Gli sfollati dei territori marchigiani colpiti dal sisma sono stati accolti presso strutture ricettive della costa e sono numerosi quelli accolti nella città di San Benedetto del Tronto. Di recente lo Iom, l'istituto oncologico marchigiano, ha introdotto una nuova terapia che pare abbia buoni risultati per superare i disagi emotivi collegati al terremoto: la "knitting therapy" . La terapia non è altro che l'arte di lavorare a maglia, o ai ferri, in gruppo, come facevano le nostre nonne; un'arte che apporterebbe benefici nella sfera emotiva, rilassando e concedendo pause a disagi di natura psicologica quali attacchi d'ansia e di panico.

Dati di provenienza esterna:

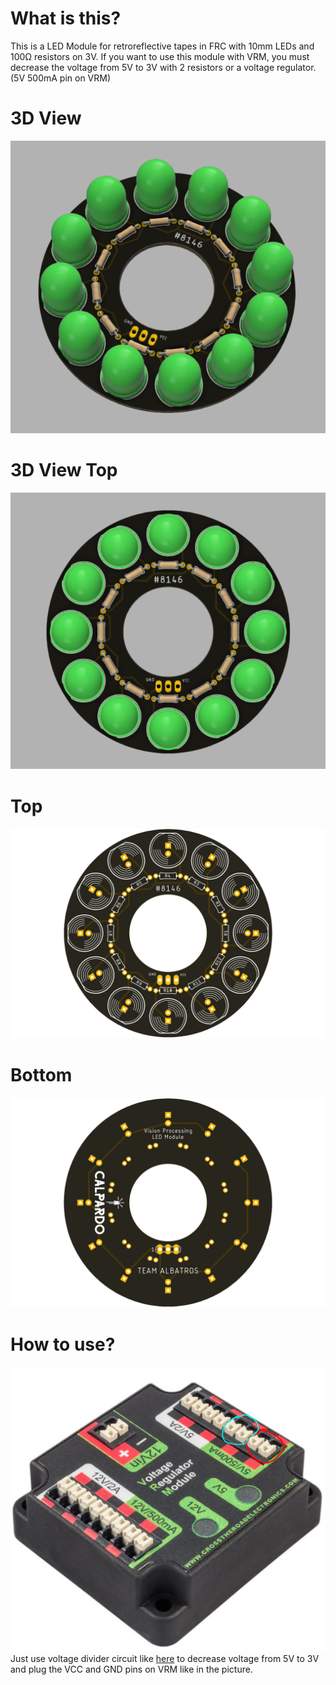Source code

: # What is this?
This is a LED Module for retroreflective tapes in FRC with 10mm LEDs and 100Ω resistors on 3V. If you want to use this module with VRM, you must decrease the voltage from 5V to 3V with 2 resistors or a voltage regulator. (5V 500mA pin on VRM)

# 3D View
![alt text](https://github.com/CALPARDO/FRC-VP-LED-Module-PCB/blob/main/a1.PNG?raw=true)

# 3D View Top
![alt text](https://github.com/CALPARDO/FRC-VP-LED-Module-PCB/blob/main/top.PNG?raw=true)

# Top
![alt text](https://github.com/CALPARDO/FRC-VP-LED-Module-PCB/blob/main/rendertop.png?raw=true)

# Bottom
![alt text](https://github.com/CALPARDO/FRC-VP-LED-Module-PCB/blob/main/renderbottom.png?raw=true)

# How to use?
![alt text](https://github.com/CALPARDO/FRC-VP-LED-Module-PCB/blob/main/vrmpng.PNG?raw=true)
Just use voltage divider circuit like [here]("http://www.learningaboutelectronics.com/images/Voltage-divider-example.png") to decrease voltage from 5V to 3V and plug the VCC and GND pins on VRM like in the picture.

L'iniziativa, chiamata "il filo e la trama", promossa da Iom, è stata abbracciata dall'associazione Gomitolo Rosa onlus, da Psyplus onlus, Gus, Intersos e altri ed avrà inizio nella giornata di domani. La sede sarà nei locali dell'ex scuola media “Curzi,” a San Benedetto del Tronto, e potranno parteciparvi tutti gli sfollati trasferiti nella città. La lana necessaria sarà fornita dal Gomitolo Rosa, che la reperirà da quella destinata allo smaltimento, la lavorerà e colorerà rendendola idonea al lavoro. I colori dei nuovi gomitoli non saranno scelti a caso ma ogni colore sarà collegato ad una specifica patologia.
Le associazioni in aiuto agli sfollati
Il Gomitolo Rosa donerà 300 gomitoli e prodotti di maglieria, mentre le altre associazioni stanno già lavorando con i terremotati da mesi, con l'apertura di laboratori di maglieria in cui operano molte donne ospiti delle strutture cittadine.
Lo scopo è far nascere un'attività imprenditoriale e domani il progetto partirà in presenza del Sindaco di San Benedetto del Tronto, Pasqualino Piunti: i manufatti ed i gomitoli saranno simbolicamente donati alle autorità le quali battezzeranno la “knitting Therapy”. Ci sarà anche la presenza di psicologi ed oncologi a rafforzare l'idea della creazione di uno spazio rassicurante e di socializzazione, necessario in presenza di tali disagi. Non è la prima volta che Gomitolo Rosa promuove la "knitting theraphy": poco tempo fa a Milano sono stati creati oggetti in lana finalizzati ad iniziative di raccolta di fondi per sostenere nuovi progetti in un’Ambulatorio Polispecialistico milanese.